━━ DATASET RECORDS

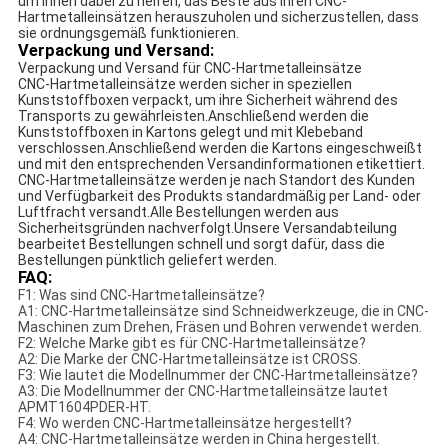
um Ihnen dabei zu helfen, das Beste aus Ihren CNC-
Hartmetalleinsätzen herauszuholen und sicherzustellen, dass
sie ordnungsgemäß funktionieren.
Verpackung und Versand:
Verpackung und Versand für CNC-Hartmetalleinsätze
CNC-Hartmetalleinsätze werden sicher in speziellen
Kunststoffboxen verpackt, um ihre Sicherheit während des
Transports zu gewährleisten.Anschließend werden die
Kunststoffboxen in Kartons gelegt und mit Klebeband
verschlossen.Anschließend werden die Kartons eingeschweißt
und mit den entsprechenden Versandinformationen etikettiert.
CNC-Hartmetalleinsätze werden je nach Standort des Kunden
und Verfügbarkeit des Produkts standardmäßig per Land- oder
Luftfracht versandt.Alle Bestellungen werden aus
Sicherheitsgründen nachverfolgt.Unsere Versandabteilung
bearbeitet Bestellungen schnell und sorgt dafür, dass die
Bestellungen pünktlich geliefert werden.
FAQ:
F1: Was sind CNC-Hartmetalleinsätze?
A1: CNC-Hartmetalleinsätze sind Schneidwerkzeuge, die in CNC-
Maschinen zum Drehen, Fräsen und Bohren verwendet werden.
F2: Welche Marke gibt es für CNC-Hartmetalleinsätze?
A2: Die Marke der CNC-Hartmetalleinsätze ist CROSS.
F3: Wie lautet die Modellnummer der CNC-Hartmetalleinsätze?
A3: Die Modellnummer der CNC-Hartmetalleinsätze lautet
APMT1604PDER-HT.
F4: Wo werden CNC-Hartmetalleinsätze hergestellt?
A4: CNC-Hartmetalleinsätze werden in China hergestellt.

━━━━
━━ DATASET RECORDS

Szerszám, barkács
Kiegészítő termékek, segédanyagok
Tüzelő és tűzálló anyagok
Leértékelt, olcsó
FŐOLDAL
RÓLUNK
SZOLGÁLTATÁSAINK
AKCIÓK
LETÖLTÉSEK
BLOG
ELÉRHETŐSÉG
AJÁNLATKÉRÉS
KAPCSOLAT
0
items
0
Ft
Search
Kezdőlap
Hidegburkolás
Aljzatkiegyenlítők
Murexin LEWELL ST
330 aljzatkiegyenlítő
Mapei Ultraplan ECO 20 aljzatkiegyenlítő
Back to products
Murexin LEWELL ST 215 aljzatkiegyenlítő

━━━━

JOB ITEM:
Scan the records above, then copy out each line that mentions "hergestellt".

ANSWER BOX:
F4: Wo werden CNC-Hartmetalleinsätze hergestellt?
A4: CNC-Hartmetalleinsätze werden in China hergestellt.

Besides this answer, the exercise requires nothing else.